As horas cantam cantigas

E, de novo, sem lembrança
Das outras vezes perdidas,
Atiro a rosa do sonho
Em tuas mãos distraídas…

 

                                               Mario Quintana

P. Al. 1/1/41

 

Uma estranheza de paralelos não me passou despercebida. O poema canta o início de 1941, a sua descoberta tardia vem cantar o princípio de 2022. O mundo estava em guerra em 1941, o mundo está em guerra em 2022. Como seria de esperar, a canção reflete o passar do tempo que, em tempos de guerra, se torna mais premente.

Disse o poeta americano Robert Frost:

“In three words I can sum up everything I’ve learned about life: it
goes on.”

“Em três palavras posso resumir tudo o que aprendi sobre a vida: ela segue adiante.”
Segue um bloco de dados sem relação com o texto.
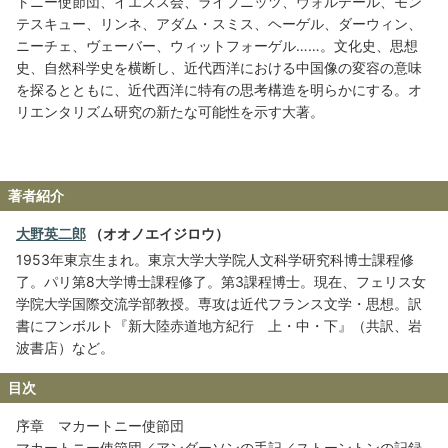
トニー使節団、イエズス会、ライプニッツ、ヴォルテール、モン
テスキュー、リンネ、アダム・スミス、ヘーゲル、ダーウィン、
ニーチェ、ヴェーバー、ウィットフォーゲル……。文化史、思想
史、自然科学史を横断し、近代西洋における中国像の変容の意味
を探るとともに、近代西洋に特有の思考構造を明らかにする。オ
リエンタリズム研究の新たな可能性を示す大著。
著者紹介
大野英二郎
（オオノエイジロウ）
1953年東京生まれ。東京大学大学院人文科学研究科博士課程修
了。パリ第8大学博士課程修了。第3課程博士。現在、フェリス女
学院大学国際交流学部教授。専攻は近代フランス文学・思想。訳
書にフンボルト『新大陸赤道地方紀行 上・中・下』（共訳、岩
波書店）など。
目次
序章 マカートニー使節団
マカートニー使節団／アンダーソンの手記／ストーントンの記録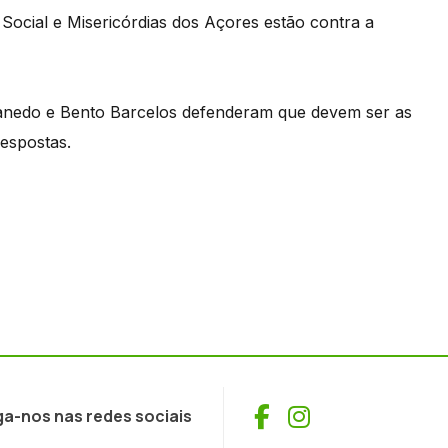
 Social e Misericórdias dos Açores estão contra a
anedo e Bento Barcelos defenderam que devem ser as
respostas.
Facebook
Instagram
ga-nos nas redes sociais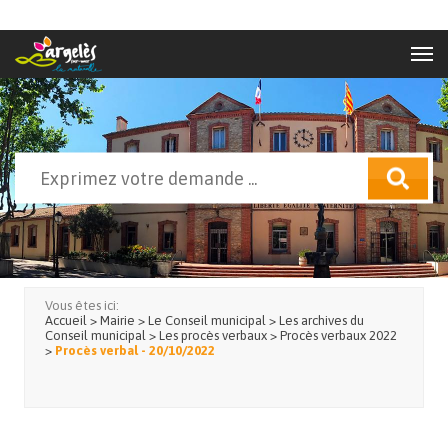
Aller au contenu principal
Rechercher
Formulaire de recherche
Vous êtes ici:
Accueil
>
Mairie
>
Le Conseil municipal
>
Les archives du
Conseil municipal
>
Les procès verbaux
>
Procès verbaux 2022
>
Procès verbal - 20/10/2022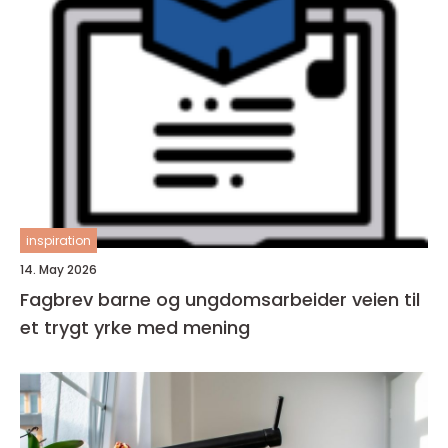
inspiration
14. May 2026
Fagbrev barne og ungdomsarbeider veien til
et trygt yrke med mening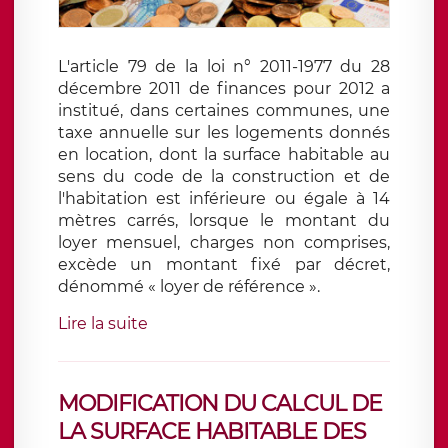
L'article 79 de la loi n° 2011-1977 du 28
décembre 2011 de finances pour 2012 a
institué, dans certaines communes, une
taxe annuelle sur les logements donnés
en location, dont la surface habitable au
sens du code de la construction et de
l'habitation est inférieure ou égale à 14
mètres carrés, lorsque le montant du
loyer mensuel, charges non comprises,
excède un montant fixé par décret,
dénommé « loyer de référence ».
Lire la suite
MODIFICATION DU CALCUL DE
LA SURFACE HABITABLE DES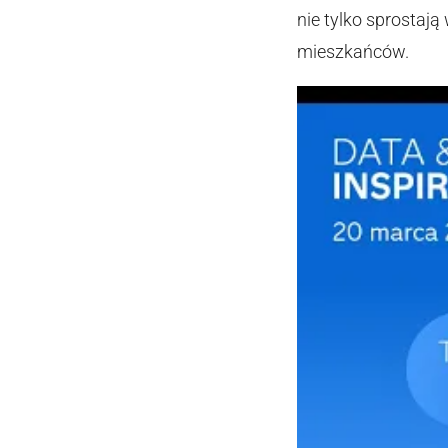
nie tylko sprostaj
mieszkańców.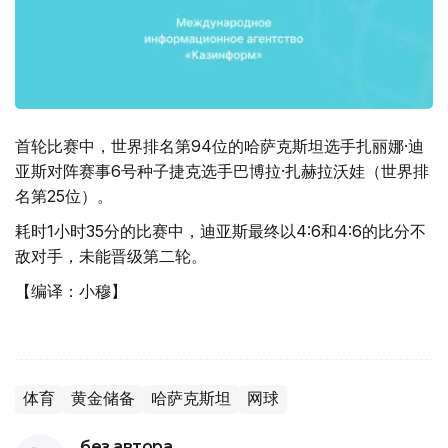
首轮比赛中，世界排名第94位的哈萨克斯坦选手扎丽娜·迪
亚斯对阵赛事6号种子捷克选手巴博拉·扎赫拉沃娃（世界排
名第25位）。
耗时1小时35分的比赛中，迪亚斯最终以4:6和4:6的比分不
敌对手，未能晋级第二轮。
【编译：小穆】
体育
黄金储备
哈萨克斯坦
网球
без автора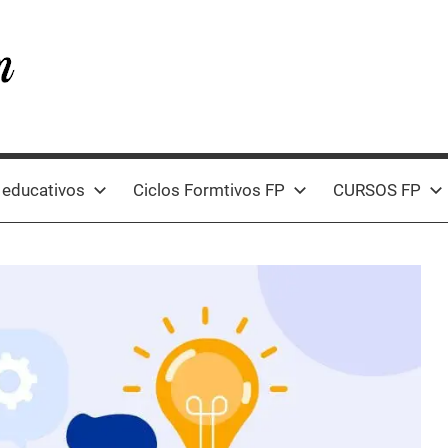
 educativos
Ciclos Formtivos FP
CURSOS FP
É uma visão desconsolada da vida.

Há rios e oceanos de distância entre a falta de luz sentida pelo americano e as janelas abertas e as raparigas a cantar anunciadas por Mario Quintana, ainda que ele só viva de momentos como as nuvens do céu…

Mesmo em anos de guerra, mesmo conhecendo a fragilidade e talvez inutilidade de seu esforço, ele insiste em atirar “a rosa dos sonhos em tuas mãos distraídas…”    

Afinal, é preciso sempre relembrar “o absurdo e maravilha desse velho sonho”.